Duplicate Rows in Tables
A table contains duplicate rows when two or more rows are identical.
When you create a table, you can specify the handling of duplicate rows. By default, duplicate rows are allowed. If you disallow them, an error is generated when a user attempts to insert a duplicate row into a table.
In Director or VDBA, click Options in the New Table tap or Create Table dialog, respectively. This opens the Options dialog, which contains a Duplicates check box.
Note: Duplicate rows are enforced only when the table has a keyed storage structure. Storage structures are described in the chapter “Choosing Storage Structures and Secondary Indexes.”

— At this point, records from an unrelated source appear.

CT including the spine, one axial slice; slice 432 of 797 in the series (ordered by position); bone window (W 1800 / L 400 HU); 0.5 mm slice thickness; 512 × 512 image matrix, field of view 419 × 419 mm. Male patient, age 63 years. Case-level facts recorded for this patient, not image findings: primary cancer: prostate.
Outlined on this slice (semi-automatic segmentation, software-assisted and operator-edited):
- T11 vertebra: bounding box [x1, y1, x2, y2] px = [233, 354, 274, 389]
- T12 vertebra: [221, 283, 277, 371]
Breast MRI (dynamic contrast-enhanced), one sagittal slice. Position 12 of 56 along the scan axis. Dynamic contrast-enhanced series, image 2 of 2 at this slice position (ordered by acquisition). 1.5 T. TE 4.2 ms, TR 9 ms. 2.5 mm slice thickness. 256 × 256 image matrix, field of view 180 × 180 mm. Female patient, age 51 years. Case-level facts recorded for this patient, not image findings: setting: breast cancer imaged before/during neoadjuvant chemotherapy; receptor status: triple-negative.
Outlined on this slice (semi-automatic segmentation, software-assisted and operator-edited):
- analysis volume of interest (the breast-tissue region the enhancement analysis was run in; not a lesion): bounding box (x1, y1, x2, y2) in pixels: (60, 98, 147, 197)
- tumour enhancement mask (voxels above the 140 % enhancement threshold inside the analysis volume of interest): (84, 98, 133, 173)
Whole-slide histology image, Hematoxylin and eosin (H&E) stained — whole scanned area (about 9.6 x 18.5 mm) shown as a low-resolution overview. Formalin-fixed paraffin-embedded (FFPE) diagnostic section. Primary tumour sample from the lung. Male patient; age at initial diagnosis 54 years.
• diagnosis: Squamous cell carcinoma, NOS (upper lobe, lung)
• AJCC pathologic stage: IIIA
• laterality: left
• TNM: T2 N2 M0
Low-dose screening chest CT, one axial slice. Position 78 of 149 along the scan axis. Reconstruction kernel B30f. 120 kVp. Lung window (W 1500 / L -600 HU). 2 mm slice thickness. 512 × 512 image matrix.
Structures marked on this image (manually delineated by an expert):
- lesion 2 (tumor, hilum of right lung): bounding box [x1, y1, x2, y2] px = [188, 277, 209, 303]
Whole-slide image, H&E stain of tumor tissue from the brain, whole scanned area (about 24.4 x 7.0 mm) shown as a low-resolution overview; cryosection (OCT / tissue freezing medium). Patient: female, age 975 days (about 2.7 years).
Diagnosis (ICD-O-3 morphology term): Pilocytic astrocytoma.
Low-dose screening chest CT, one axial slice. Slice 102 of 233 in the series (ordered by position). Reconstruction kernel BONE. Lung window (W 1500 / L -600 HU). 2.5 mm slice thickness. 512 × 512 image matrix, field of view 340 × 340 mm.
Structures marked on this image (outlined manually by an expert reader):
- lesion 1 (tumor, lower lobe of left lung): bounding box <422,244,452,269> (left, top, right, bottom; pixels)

Depending on whether duplicates are allowed, the following tasks are performed differently:
• Restructuring or relocating a table with the MODIFY statement or the equivalent operation in VDBA
• Adding new rows into a table with the INSERT statement
• Bulk loading a table with the COPY statement
• Revising existing rows in a table with the UPDATE command
Duplicate Rows When Adding New Rows or Modifying a Table
If a table was originally created to allow duplicates, the duplicate rows are preserved, even when the table is modified to another structure.
If a table allows duplicates, duplicate rows can always be inserted.
If a table does not allow duplicates:
• Duplicate rows can be added if the table uses a heap storage structure.
• Single row inserts (insert . . . values) are silently discarded if a duplicate row occurs on a keyed structure.
• Multiple row inserts (insert . . . select) generate an error if a duplicate row occurs on a keyed structure. The entire statement is rolled back.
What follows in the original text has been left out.